Kahlo-culture comes to PMA

Many great artists gain the most recognition from their tortured lives and the abnormal events that fueled their creativity. The works they produce in reaction to these events are often overshadowed by the fabled stories


Many great artists gain the most recognition from their tortured lives and the abnormal events that fueled their creativity. The works they produce in reaction to these events are often overshadowed by the fabled stories that surround them.

Frida Kahlo’s life and work are no exception. The tragedies of her life have been the subject of countless films and books. But the Philadelphia Museum of Art decided to put a refreshingly direct focus on her art in their latest featured exhibit, Frida Kahlo.

The exhibit opened on Feb. 20 and runs through May 18, featuring 42 of the Mexican artist’s paintings and more than 100 photographs of Kahlo and those close to her, taken prior to her death in 1957.

The first painting on display, Self-Portrait with Monkey (1943), exhibits many of Kahlo’s trademark subjects and techniques. One of several self-portraits in the gallery, it features her distinctive unibrow and whisper of facial hair on the upper lip. Kahlo painted herself in front of a floral background with four monkeys clinging to her, perhaps representing the children she was never able to have.

The next painting exhibited is another self-portrait – a painting from 1931 that shows Kahlo with her longtime husband, the famed Mexican painter Diego Rivera. Here she is dwarfed by Rivera. She stands slightly behind him, her feet almost comically small in comparison to his. He holds the painter’s palette, not her.

These first two paintings show Kahlo’s artistic development in the years that separate them, even though they are displayed in reverse order. After showing just these two portraits, however, the gallery presents the 118 photographs from Kahlo’s life.

In many of them she wears the same stern expression that she dons in most of her self-portraits. Many of the photographs also show Kahlo and Rivera together. Famed communist Leon Trotsky, with whom Kahlo had an affair, is also present in many of the photos. The exhibit mixes candid shots with posed portraits, blurring the line between Kahlo’s public life with her infamous personal exploits.

While the photographs reveal a great deal about her life, their impact is lost by their early presentation in the progression of the exhibit. Visitors should be exposed to more of Kahlo’s works before seeing the motivations behind them.
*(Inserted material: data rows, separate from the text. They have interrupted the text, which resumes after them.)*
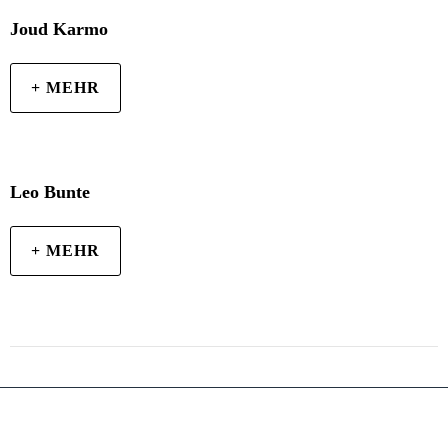
Joud Karmo
+ MEHR
Leo Bunte
+ MEHR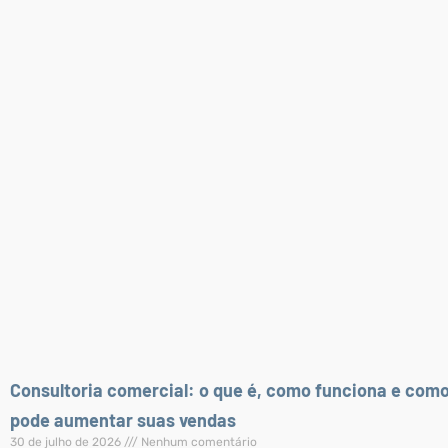
Consultoria comercial: o que é, como funciona e com
pode aumentar suas vendas
30 de julho de 2026
Nenhum comentário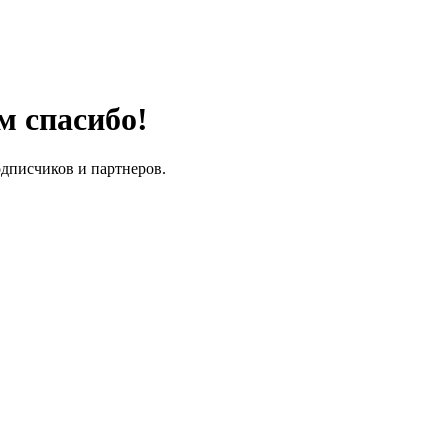
м спасибо!
одписчиков и партнеров.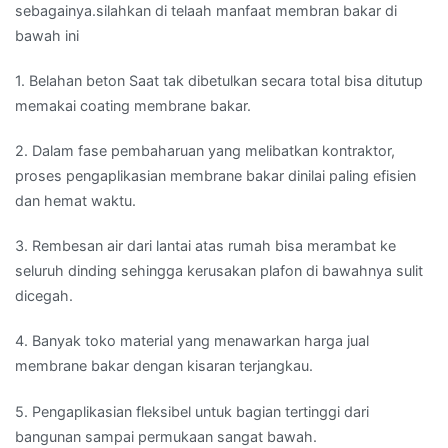
sebagainya.silahkan di telaah manfaat membran bakar di
bawah ini
1. Belahan beton Saat tak dibetulkan secara total bisa ditutup
memakai coating membrane bakar.
2. Dalam fase pembaharuan yang melibatkan kontraktor,
proses pengaplikasian membrane bakar dinilai paling efisien
dan hemat waktu.
3. Rembesan air dari lantai atas rumah bisa merambat ke
seluruh dinding sehingga kerusakan plafon di bawahnya sulit
dicegah.
4. Banyak toko material yang menawarkan harga jual
membrane bakar dengan kisaran terjangkau.
5. Pengaplikasian fleksibel untuk bagian tertinggi dari
bangunan sampai permukaan sangat bawah.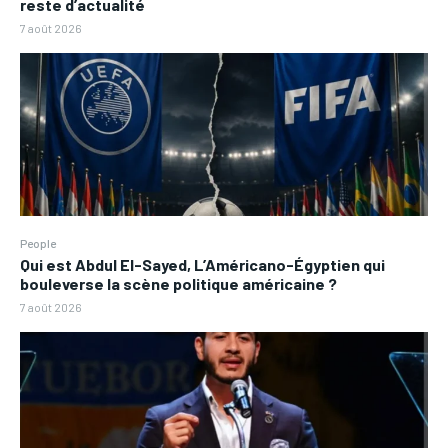
reste d’actualité
7 août 2026
People
Qui est Abdul El-Sayed, L’Américano-Égyptien qui
bouleverse la scène politique américaine ?
7 août 2026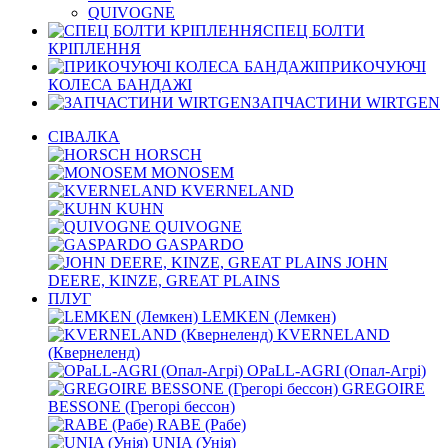
QUIVOGNE
СПЕЦ БОЛТИ
КРІПЛЕННЯ
ПРИКОЧУЮЧІ
КОЛЕСА БАНДАЖІ
ЗАПЧАСТИНИ WIRTGEN
СІВАЛКА
HORSCH
MONOSEM
KVERNELАND
KUHN
QUIVOGNE
GASPARDO
JOHN
DEERE, KINZE, GREAT PLAINS
ПЛУГ
LEMKEN (Лемкен)
KVERNELАND
(Квернеленд)
OPaLL-AGRI (Опал-Агрі)
GREGOIRE
BESSONE (Грегорі бессон)
RABE (Рабе)
UNIA (Унія)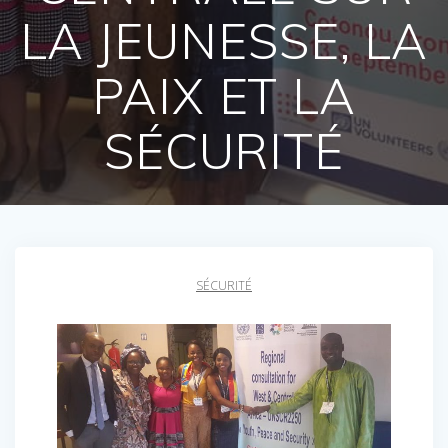
LA JEUNESSE, LA
PAIX ET LA
SÉCURITÉ
SÉCURITÉ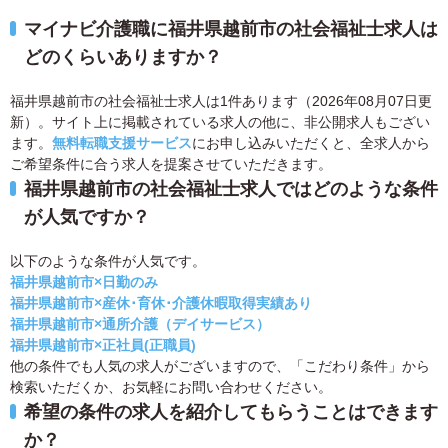
マイナビ介護職に福井県越前市の社会福祉士求人は
どのくらいありますか？
福井県越前市の社会福祉士求人は1件あります（2026年08月07日更
新）。サイト上に掲載されている求人の他に、非公開求人もござい
ます。
無料転職支援サービス
にお申し込みいただくと、全求人から
ご希望条件に合う求人を提案させていただきます。
福井県越前市の社会福祉士求人ではどのような条件
が人気ですか？
以下のような条件が人気です。
福井県越前市×日勤のみ
福井県越前市×産休･育休･介護休暇取得実績あり
福井県越前市×通所介護（デイサービス）
福井県越前市×正社員(正職員)
他の条件でも人気の求人がございますので、「こだわり条件」から
検索いただくか、お気軽にお問い合わせください。
希望の条件の求人を紹介してもらうことはできます
か？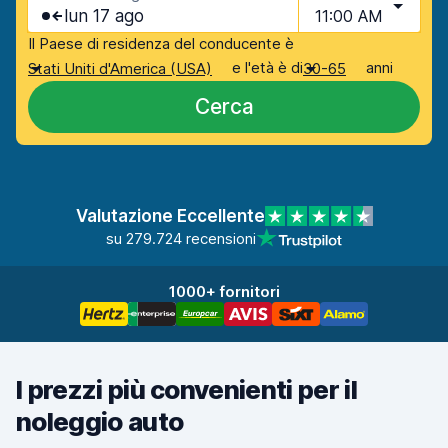
lun 17 ago
11:00 AM
Il Paese di residenza del conducente è
e l'età è di
anni
Stati Uniti d'America (USA)
30-65
Cerca
Valutazione Eccellente
su 279.724 recensioni
1000+ fornitori
I prezzi più convenienti per il
noleggio auto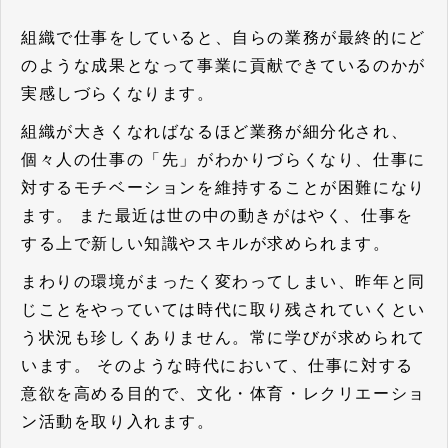
組織で仕事をしていると、自らの業務が最終的にど
のような成果となって事業に貢献できているのかが
実感しづらくなります。
組織が大きくなればなるほど業務が細分化され、
個々人の仕事の「先」がわかりづらくなり、仕事に
対するモチベーションを維持することが困難になり
ます。 また最近は世の中の動きがはやく、仕事を
する上で新しい知識やスキルが求められます。
まわりの環境がまったく変わってしまい、昨年と同
じことをやっていては時代に取り残されていくとい
う状況も珍しくありません。常に学びが求められて
います。 そのような時代において、仕事に対する
意欲を高める目的で、文化・体育・レクリエーショ
ン活動を取り入れます。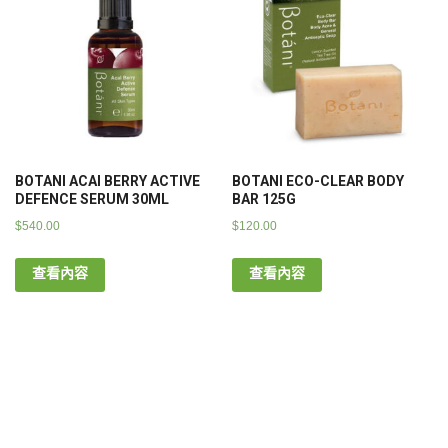
BOTANI ACAI BERRY ACTIVE
BOTANI ECO-CLEAR BODY
DEFENCE SERUM 30ML
BAR 125G
$
540.00
$
120.00
查看內容
查看內容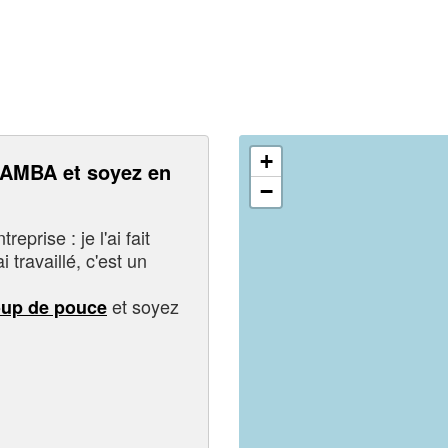
+
MBA et soyez en
−
eprise : je l'ai fait
i travaillé, c'est un
et soyez
oup de pouce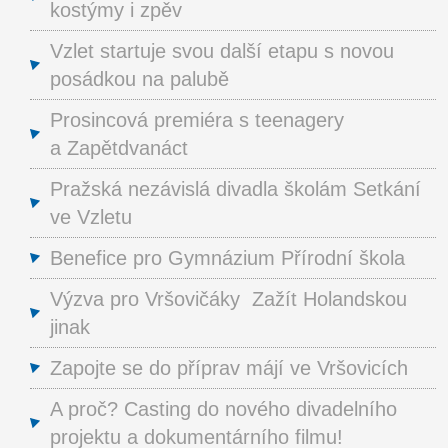
kostýmy i zpěv
Vzlet startuje svou další etapu s novou
posádkou na palubě
Prosincová premiéra s teenagery
a Zapětdvanáct
Pražská nezávislá divadla školám Setkání
ve Vzletu
Benefice pro Gymnázium Přírodní škola
Výzva pro Vršovičáky Zažít Holandskou
jinak
Zapojte se do příprav májí ve Vršovicích
A proč? Casting do nového divadelního
projektu a dokumentárního filmu!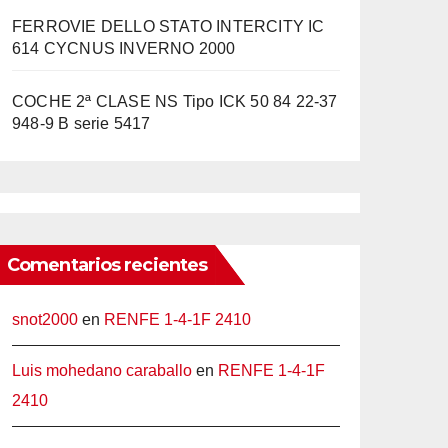
FERROVIE DELLO STATO INTERCITY IC
614 CYCNUS INVERNO 2000
COCHE 2ª CLASE NS Tipo ICK 50 84 22-37
948-9 B serie 5417
Comentarios recientes
snot2000
en
RENFE 1-4-1F 2410
Luis mohedano caraballo
en
RENFE 1-4-1F
2410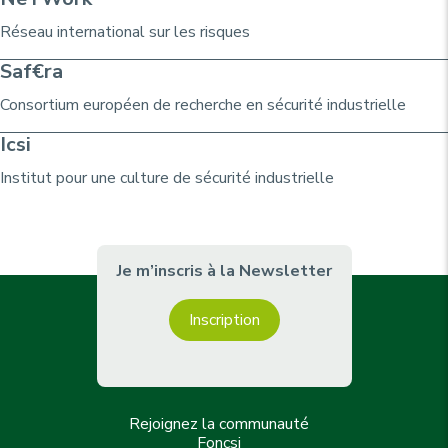
n
n
a
Réseau international sur les risques
t
t
g
Saf€ra
e
e
e
Consortium
européen de recherche
en sécurité industrielle
Icsi
Institut pour une culture de sécurité industrielle
Je m’inscris à la Newsletter
Inscription
Rejoignez la communauté
Foncsi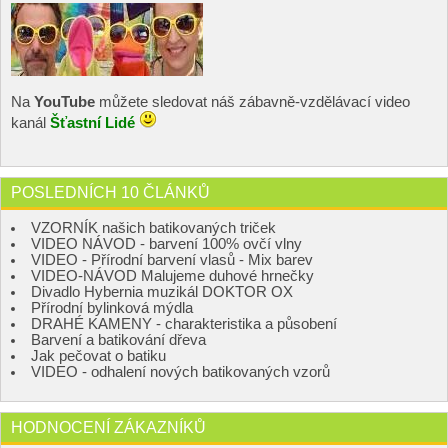
Na
YouTube
můžete sledovat náš zábavně-vzdělávací video
kanál
Šťastní Lidé
POSLEDNÍCH 10 ČLÁNKŮ
VZORNÍK našich batikovaných triček
VIDEO NÁVOD - barvení 100% ovčí vlny
VIDEO - Přírodní barvení vlasů - Mix barev
VIDEO-NÁVOD Malujeme duhové hrnečky
Divadlo Hybernia muzikál DOKTOR OX
Přírodní bylinková mýdla
DRAHÉ KAMENY - charakteristika a působení
Barvení a batikování dřeva
Jak pečovat o batiku
VIDEO - odhalení nových batikovaných vzorů
HODNOCENÍ ZÁKAZNÍKŮ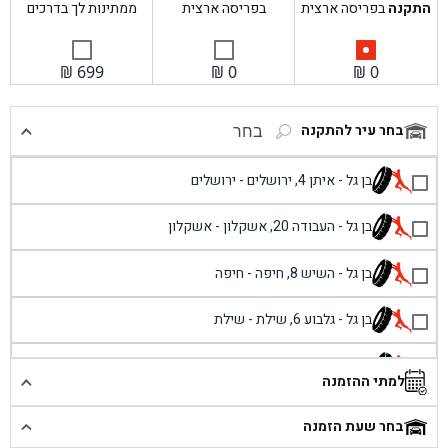
התקנה
בפריסה ארצית
בפריסה ארצית
ממתינות לך בדרכים
₪
699
₪
0
₪
0
בחר עיר להתקנה
בחר
בן גל - איתן 4, ירושלים - ירושלים
בן גל - העבודה 20, אשקלון - אשקלון
בן גל - השיש 8, חיפה - חיפה
בן גל - גלבוע 6, שילת - שילת
בן גל - פוריידיס, כניסה צפונית מול כביש 4 - פרדיס
למתי ההזמנה
בן גל - שכונת אזור תעשייה זעירה, עיילבון - עיילבון
בחר שעת הזמנה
While I enjoyed looking at the photographs from a historical perspective, I pushed through them to get back to her paintings.

The rest of the exhibit exclusively features Kahlo’s art, with pieces grouped together in a loose chronological order that makes it easy to view Kahlo’s paintings through the framework of her life. A series of self-portraits from the late 1930s show her holding cigarettes with various inhuman companions, including a doll and an Itzcuintli dog, symbolizing her divorce from Rivera and feelings of isolation.

Her 1932 oil-on-metal painting, Henry Ford Hospital, shows Kahlo in a hospital bed shedding one large tear, which chronicles her multiple miscarriages. In a barren landscape with the bleak, industrial Henry Ford Automobile Plant in the background, bloody veins connect her to floating images, including an orchid, a snail and a misshapen fetus.

The painting, like others in the gallery, has a collaged feel to it, as if Kahlo painted each element separately, photographed them, then put them back together into one painting. The outward symbolism of the orchid’s sexuality and the snail’s representation of long, drawn-out pregnancies leave a lasting impact and beg for further interpretation.

The emotion and meaning of Kahlo’s work cannot be contained by canvas in a few literal cases. In A Few Small Nips, the small painting shows a man who has just stabbed a woman to death, the red paint violently spilling onto the frame. In The Suicide of Dorothy Hale, the blood trickles down past the edge of the canvas. In these paintings, as with Portrait of Luther Burbank, it is revitalizing to see Kahlo working on a deep and symbolic level with a subject other than herself.

The exhibit shows some of Kahlo’s most famous works, such as Two Fridas and Me and My Parrots and fuses these with other Latin American art forms from which Kahlo drew inspiration. With the exception of the photographs, the gallery flows well. Examining the similarities between Kahlo’s pieces reveals the intricate relationship between her tragic life and her work.